Steinweichsel (Prunus mahaleb)

Systematik
Eurosiden I
Ordnung: Rosenartige (Rosales)
Familie: Rosengewächse (Rosaceae)
Unterfamilie: Steinobstgewächse (Amygdaloideae)
Gattung: Prunus
Art: Steinweichsel
Wissenschaftlicher Name
Prunus mahaleb
L.

Die Steinweichsel, Felsen- oder Weichselkirsche (Prunus mahaleb) ist eine Pflanzenart aus der Familie der Rosengewächse (Rosaceae)

Aussehen, Merkmale[Bearbeiten | Quelltext bearbeiten]

Die Steinweichsel ist ein kleiner, 2–6 (bis 10 m) hoher Baum oder großer Strauch. Die 4–8 cm langen Blätter sind glatt, glänzend, eirundlich mit aufgesetzter Spitze und kurzen stumpfen Zähnen. Die weißen, etwa 1 cm breiten Blüten stehen zu 4–12 in einer Schirmtraube. Die Steinfrüchte der Steinweichsel sind klein, eiförmig und schwarz, der Steinkern ist glatt. Die Steinweichsel blüht etwa im April bis Mai.

Die Chromosomenzahl beträgt 2n = 16.[1]

Vorkommen und Verbreitung[Bearbeiten | Quelltext bearbeiten]
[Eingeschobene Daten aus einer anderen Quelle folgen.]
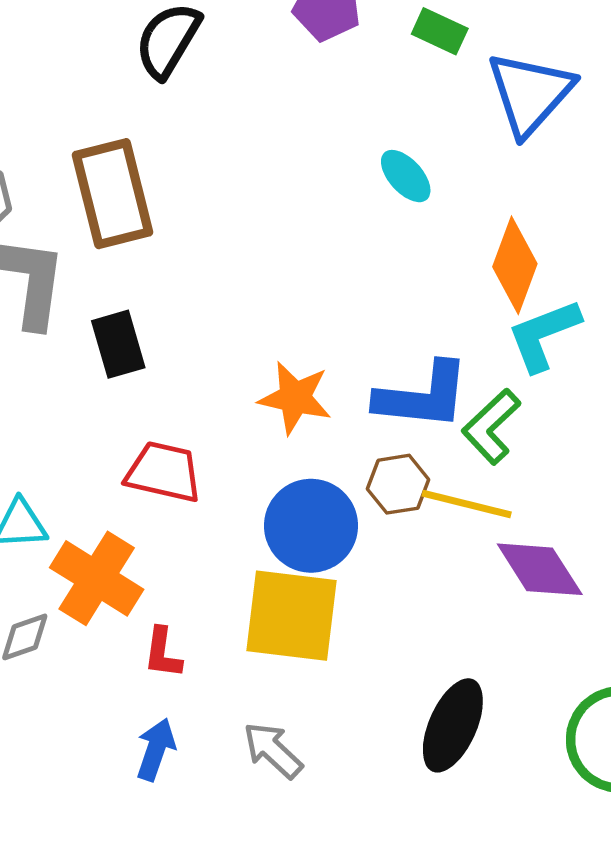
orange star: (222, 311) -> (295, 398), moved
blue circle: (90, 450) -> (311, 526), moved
Die Steinweichsel kommt von Marokko, Spanien und Frankreich entlang der nördlichen Mittelmeergebietes, auf dem Balkan bis Klein- und Vorderasien vor. Die mitteleuropäischen Vorkommen beschränken sich ursprünglich auf die wärmebegünstigten Regionen wie z. B. Kaiserstuhl, Altmühltal und Nahegebiet, in Österreich Thermenlinie und Weinviertel. Die Steinweichsel wächst in trockenen, sonnigen Gebüschen, Hecken und Flaumeichenwäldern, sie ist kalkhold und wärmeliebend. Durch die Verwendung als Zierstrauch und Propfunterlage ist sie über das ursprüngliche Verbreitungsgebiet hinaus auch an anderen Stellen anzutreffen.

Verwendung[Bearbeiten | Quelltext bearbeiten]

Weichselrohrkultur

Die Steinweichsel wurde früher vor allem in Ostösterreich, Ungarn und den Vogesen wegen ihres duftenden Holzes für Pfeifenrohre und Gehstöcke verwendet und dazu auch kultiviert. Die Kulturmethode wurde im frühen 19. Jahrhundert in Baden bei Wien entwickelt und zu einer regional bedeutsamen Sonderkultur. Die arbeitsaufwändige Produktion von Ausschlagruten erfolgte mit 4-jähriger Umtriebszeit auf wenige hundert Quadratmeter großen Parzellen. Letzte Reste dieser Kopfbaum-Kulturen existieren noch im nördlichen Burgenland im Raum Mattersburg. Heute wird die Art vor allem als Ziergehölz gepflanzt und als Veredelungsunterlage für die Kultur von Sauerkirschen in trocken-warmen Gegenden verwendet. Die Früchte der Steinweichsel sind nicht genießbar, allerdings werden im westasiatischen Raum die gemahlenen Kerne unter dem Namen Mahlab als Gewürz verwendet, worauf auch der wissenschaftliche Name der Art Bezug nimmt.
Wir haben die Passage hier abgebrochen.